We introduce a new conformal field theory CFT$'$ 
by changing the energy momentum tensor on the strip as
\be \label{es31}
T'(w) = T(w) - \p j_g(w), \qquad \bar T'(\bar w)
= \bar T(\bar w) - \bar
\p
\bar j_g(\bar w)\, ,
\ee
where $T$, $\bar T$ denote the energy momentum tensor in the original
matter-ghost system, $T'$, $\bar T'$ denote the energy
momentum tensor of new theory,
and $j_g=cb$,
$\bar
j_g=\bar c\bar b$
are the ghost number currents in the original theory.
The ghost operators in the new theory,
labeled as
$\B$, $\C$, $\bB$,  and $\bC$, to avoid confusion, have spins (1,0),
(0,0),
(0,1) and (0,0) respectively, and satisfy the usual boundary condition
$\B=\bB$,
$\C=\bC$ on the real axis.
A few important facts about the $b',c'$ system are given below:
\begin{itemize}

\item
The first order system $(b',c')$ has a central
charge of minus two.

\item Since $c'$ has dimension zero, the SL(2,R) vacuum $|0'\rangle$
of this system, defined as usual in the complex plane, satisfies
\be
\label{vac}
c'_{n\geq 1} |0'\rangle = 0\,.
\ee


\item The Virasoro operators from $T'$ commute with $b_0$.

\end{itemize}

\medskip
\noindent
The mode expansions of $T$, $T'$ and $j_g$ on the
cylinder
with coordinate $w=\tau+i\sigma$
(obtained from the double cover of the strip,
identifying the holomorphic fields at
$(\tau,\sigma)$ with anti-holomorphic fields at $(\tau, -\sigma)$ for
$-\pi\le\sigma\le 0$)
are given by:
\be \label{es32}
T(w)=\sum_n L_n
e^{-n w} - {c\over 24}, \qquad T'(w)=\sum_n L_n' e^{-nw}-{c'\over 24},
\qquad
j_g(w)=\sum_n j_n
e^{-nw},
\ee
where $c=0$ is the total central charge of the original theory and
$c'=24$
is the total central charge of the auxiliary ghost-matter theory.
  It follows from \refb{es31} and \refb{es32} that
\be \label{es33}
L_n' = L_n + n j_n +\delta_{n,0}\, .
\ee
In the path integral description the
euclidean  world-sheet actions
$\SSS$ and $\SSS'$ of the two   
theories are related as:
\be \label{ew1}
\SSS' = \SSS + {i\over 2\pi} \, \int
d^2 \xi \sqrt{\gamma} R^{(2)} (\vp+\bar\vp)\, ,
\ee
where $\xi$ denotes the world-sheet coordinates, $\gamma$ denotes the
Euclidean world-sheet metric, $R^{(2)}$ is the scalar curvature computed
from the metric $\gamma$ and $\vp$, $\bar\vp$ are the bosonized ghost
fields
related
to the anti-commuting ghost fields as follows:
\be \label{ew2}
c \sim e^{i\vp}, \quad \bar c \sim e^{i\bar\vp}, \quad
b \sim e^{-i\vp}, \quad \bar b \sim e^{-i\bar\vp}\, ,
\ee
and
\be \label{ew2p}
c' \sim e^{i\vp}, \quad \bar c' \sim e^{i\bar\vp}, \quad
b' \sim e^{-i\vp}, \quad \bar b' \sim e^{-i\bar\vp}\, .

● To-do list:
1 – In the passage on the new conformal field theory, what central charge does the first order system $(b',c')$ have?
2 – From the passage on the new conformal field theory, write out the part that opens with the words containing "The ghost operators" and closes with "the real axis.", swapping "real axis" for "imaginary axis".
You won't need the lines that come after this.

● Material shown:
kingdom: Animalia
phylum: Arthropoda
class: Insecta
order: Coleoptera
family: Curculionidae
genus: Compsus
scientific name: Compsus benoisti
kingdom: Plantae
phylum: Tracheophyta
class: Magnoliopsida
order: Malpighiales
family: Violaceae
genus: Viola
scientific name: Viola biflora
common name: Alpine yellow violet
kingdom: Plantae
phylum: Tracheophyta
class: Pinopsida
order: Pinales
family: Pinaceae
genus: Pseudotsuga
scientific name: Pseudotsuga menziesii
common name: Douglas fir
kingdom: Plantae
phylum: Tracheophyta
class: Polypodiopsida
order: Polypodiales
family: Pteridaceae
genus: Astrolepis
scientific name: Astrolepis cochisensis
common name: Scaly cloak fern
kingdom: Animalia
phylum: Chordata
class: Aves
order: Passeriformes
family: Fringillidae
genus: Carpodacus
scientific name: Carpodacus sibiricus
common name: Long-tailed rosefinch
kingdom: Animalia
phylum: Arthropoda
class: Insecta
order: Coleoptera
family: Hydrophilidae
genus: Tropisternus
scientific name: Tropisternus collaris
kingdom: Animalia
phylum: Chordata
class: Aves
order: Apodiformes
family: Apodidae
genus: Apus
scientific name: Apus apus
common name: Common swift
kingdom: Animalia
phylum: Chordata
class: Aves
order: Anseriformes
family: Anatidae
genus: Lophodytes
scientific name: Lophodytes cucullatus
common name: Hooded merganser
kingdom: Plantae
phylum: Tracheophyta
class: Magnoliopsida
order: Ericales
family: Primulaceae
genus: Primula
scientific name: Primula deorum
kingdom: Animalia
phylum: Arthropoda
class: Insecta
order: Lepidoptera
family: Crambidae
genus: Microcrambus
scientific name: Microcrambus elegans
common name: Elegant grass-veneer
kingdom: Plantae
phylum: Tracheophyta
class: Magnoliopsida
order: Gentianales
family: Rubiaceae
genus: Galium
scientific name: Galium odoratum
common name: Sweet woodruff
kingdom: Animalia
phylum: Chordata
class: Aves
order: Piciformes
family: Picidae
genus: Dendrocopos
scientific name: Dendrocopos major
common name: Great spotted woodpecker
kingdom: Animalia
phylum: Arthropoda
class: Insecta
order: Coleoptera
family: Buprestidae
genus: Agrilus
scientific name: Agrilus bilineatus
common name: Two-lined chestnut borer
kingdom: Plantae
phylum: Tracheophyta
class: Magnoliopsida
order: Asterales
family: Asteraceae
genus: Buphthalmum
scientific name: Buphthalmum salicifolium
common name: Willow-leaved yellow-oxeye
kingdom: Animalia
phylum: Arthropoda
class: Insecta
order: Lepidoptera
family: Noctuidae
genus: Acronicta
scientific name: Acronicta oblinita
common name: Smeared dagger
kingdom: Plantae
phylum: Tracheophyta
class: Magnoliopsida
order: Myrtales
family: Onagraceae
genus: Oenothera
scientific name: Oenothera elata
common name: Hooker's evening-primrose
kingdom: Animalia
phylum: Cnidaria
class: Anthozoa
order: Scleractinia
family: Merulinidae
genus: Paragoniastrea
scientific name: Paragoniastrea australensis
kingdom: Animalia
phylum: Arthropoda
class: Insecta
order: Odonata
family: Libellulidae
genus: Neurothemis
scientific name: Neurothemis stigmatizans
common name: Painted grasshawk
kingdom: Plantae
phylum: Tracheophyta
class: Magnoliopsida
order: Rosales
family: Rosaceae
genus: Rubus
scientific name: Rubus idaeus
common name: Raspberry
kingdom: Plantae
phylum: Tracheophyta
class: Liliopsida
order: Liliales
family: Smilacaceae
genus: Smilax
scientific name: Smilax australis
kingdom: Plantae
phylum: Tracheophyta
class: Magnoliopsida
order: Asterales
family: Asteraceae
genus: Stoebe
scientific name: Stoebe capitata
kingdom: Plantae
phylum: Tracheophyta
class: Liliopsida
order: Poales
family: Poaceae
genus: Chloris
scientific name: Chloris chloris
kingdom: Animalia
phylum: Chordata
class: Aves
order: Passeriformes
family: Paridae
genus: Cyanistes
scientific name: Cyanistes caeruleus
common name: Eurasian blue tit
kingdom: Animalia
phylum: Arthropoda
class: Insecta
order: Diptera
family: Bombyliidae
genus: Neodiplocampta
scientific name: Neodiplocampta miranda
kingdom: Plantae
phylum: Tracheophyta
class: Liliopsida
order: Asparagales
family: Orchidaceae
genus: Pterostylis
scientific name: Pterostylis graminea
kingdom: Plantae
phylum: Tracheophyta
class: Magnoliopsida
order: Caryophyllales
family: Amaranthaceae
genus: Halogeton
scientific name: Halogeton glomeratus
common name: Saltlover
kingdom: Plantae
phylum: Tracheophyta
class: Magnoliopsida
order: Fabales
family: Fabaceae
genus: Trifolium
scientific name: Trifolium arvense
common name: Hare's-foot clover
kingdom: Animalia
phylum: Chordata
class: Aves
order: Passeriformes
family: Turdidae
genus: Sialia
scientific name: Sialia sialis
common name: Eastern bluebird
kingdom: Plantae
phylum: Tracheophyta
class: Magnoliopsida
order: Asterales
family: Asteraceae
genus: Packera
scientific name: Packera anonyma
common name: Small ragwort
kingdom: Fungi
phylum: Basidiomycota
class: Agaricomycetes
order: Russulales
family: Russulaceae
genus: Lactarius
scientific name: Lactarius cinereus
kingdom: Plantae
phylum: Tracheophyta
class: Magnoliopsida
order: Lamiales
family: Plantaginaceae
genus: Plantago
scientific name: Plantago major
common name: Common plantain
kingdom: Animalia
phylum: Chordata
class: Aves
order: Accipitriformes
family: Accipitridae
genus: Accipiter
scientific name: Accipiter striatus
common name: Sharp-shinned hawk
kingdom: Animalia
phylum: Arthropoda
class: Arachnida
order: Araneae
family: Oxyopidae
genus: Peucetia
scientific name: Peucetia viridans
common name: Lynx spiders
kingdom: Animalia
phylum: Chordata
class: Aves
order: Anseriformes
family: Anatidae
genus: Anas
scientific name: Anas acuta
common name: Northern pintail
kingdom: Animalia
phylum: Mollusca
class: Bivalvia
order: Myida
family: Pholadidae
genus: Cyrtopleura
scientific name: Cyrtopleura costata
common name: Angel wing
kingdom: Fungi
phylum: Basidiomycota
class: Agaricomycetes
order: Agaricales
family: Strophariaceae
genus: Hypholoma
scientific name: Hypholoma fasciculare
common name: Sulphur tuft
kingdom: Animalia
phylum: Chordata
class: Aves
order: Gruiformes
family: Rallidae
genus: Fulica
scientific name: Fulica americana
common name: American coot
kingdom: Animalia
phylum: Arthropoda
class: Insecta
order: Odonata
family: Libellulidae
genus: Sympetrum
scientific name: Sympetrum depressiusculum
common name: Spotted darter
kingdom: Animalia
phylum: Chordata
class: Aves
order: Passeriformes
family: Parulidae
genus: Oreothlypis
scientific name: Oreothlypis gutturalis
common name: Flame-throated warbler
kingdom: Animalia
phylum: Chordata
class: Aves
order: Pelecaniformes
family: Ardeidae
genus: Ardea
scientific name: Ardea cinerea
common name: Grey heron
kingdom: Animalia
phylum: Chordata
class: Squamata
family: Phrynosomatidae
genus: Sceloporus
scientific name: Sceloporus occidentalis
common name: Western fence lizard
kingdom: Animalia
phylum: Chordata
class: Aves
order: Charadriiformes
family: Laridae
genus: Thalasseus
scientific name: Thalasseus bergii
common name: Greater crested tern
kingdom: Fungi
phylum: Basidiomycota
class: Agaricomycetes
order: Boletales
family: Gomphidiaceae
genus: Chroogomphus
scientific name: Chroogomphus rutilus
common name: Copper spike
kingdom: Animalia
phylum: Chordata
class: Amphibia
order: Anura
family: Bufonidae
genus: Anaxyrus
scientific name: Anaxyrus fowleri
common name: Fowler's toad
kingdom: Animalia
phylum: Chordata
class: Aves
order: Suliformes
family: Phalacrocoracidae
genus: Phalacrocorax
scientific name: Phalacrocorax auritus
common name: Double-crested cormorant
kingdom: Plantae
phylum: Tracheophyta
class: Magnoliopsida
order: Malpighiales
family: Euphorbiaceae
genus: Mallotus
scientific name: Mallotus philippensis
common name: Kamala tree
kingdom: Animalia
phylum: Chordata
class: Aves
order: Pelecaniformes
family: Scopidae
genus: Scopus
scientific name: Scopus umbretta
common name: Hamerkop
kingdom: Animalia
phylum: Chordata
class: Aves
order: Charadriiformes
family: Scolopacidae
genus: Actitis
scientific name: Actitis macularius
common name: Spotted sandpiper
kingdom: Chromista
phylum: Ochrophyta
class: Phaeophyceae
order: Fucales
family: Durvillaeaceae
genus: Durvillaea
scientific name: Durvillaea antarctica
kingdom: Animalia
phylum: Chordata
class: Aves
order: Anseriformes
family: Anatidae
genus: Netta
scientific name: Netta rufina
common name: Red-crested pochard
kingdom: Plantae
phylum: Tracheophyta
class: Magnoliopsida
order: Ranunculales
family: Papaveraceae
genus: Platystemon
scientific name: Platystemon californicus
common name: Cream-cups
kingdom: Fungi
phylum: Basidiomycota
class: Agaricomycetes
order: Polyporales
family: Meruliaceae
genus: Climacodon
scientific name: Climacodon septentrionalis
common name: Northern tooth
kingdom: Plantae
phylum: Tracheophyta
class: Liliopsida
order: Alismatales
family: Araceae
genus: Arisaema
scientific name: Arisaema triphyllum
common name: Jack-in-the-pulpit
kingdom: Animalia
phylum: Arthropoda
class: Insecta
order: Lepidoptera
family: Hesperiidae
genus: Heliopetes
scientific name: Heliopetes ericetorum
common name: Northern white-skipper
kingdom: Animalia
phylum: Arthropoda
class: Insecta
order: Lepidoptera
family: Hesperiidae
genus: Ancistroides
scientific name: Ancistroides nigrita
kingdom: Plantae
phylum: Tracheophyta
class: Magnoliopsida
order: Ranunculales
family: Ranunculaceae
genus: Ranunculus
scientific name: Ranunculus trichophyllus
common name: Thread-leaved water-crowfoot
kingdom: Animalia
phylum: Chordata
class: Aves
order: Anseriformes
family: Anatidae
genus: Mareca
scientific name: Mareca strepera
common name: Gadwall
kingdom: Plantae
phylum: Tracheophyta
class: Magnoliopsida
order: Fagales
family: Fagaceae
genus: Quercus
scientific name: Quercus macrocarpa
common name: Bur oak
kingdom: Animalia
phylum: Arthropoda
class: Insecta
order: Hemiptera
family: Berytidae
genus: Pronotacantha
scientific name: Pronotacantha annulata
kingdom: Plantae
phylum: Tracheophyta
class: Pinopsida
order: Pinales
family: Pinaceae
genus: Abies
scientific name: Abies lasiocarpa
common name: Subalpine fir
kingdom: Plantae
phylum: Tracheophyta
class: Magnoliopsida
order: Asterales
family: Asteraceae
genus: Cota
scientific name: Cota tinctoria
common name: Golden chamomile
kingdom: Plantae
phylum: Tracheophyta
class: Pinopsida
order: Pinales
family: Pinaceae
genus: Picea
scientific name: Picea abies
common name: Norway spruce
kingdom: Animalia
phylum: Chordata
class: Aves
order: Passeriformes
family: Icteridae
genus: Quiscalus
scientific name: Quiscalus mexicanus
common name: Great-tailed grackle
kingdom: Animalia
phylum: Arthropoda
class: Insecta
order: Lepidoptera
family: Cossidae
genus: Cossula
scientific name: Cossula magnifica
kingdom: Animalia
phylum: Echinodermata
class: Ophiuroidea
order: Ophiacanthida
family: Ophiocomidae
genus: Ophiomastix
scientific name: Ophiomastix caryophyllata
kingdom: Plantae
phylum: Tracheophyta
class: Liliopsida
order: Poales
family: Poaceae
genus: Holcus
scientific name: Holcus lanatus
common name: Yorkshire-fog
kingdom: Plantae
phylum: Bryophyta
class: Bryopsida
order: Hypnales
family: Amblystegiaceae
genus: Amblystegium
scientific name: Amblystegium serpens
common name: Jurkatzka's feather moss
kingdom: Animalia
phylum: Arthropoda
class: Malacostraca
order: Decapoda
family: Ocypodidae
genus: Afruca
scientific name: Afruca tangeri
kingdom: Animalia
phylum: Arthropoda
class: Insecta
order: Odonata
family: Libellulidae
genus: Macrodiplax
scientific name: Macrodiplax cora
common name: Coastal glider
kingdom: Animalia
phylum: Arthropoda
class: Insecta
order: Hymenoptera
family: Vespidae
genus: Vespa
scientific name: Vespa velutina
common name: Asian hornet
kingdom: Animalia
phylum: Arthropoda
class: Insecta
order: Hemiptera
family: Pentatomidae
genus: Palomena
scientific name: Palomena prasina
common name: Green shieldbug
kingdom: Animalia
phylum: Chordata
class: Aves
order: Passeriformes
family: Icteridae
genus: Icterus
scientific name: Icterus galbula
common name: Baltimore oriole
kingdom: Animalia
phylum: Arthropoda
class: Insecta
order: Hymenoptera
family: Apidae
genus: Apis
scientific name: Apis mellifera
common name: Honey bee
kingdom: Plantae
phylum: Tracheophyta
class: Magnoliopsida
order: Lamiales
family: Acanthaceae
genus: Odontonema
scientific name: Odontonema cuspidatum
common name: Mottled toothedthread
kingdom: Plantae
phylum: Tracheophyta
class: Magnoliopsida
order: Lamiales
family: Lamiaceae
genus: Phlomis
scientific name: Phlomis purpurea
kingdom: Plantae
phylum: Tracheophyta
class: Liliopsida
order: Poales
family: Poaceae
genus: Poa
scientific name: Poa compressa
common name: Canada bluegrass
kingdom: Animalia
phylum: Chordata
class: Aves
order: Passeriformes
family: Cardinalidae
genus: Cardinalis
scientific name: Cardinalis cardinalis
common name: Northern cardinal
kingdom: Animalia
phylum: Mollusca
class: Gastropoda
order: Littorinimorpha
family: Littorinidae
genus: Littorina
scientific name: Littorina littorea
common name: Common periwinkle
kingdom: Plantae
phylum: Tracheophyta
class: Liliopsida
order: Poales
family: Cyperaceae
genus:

● Task results:
1 – Minus two.

2 –
The ghost operators in the new theory,
labeled as
$\B$, $\C$, $\bB$,  and $\bC$, to avoid confusion, have spins (1,0),
(0,0),
(0,1) and (0,0) respectively, and satisfy the usual boundary condition
$\B=\bB$,
$\C=\bC$ on the imaginary axis.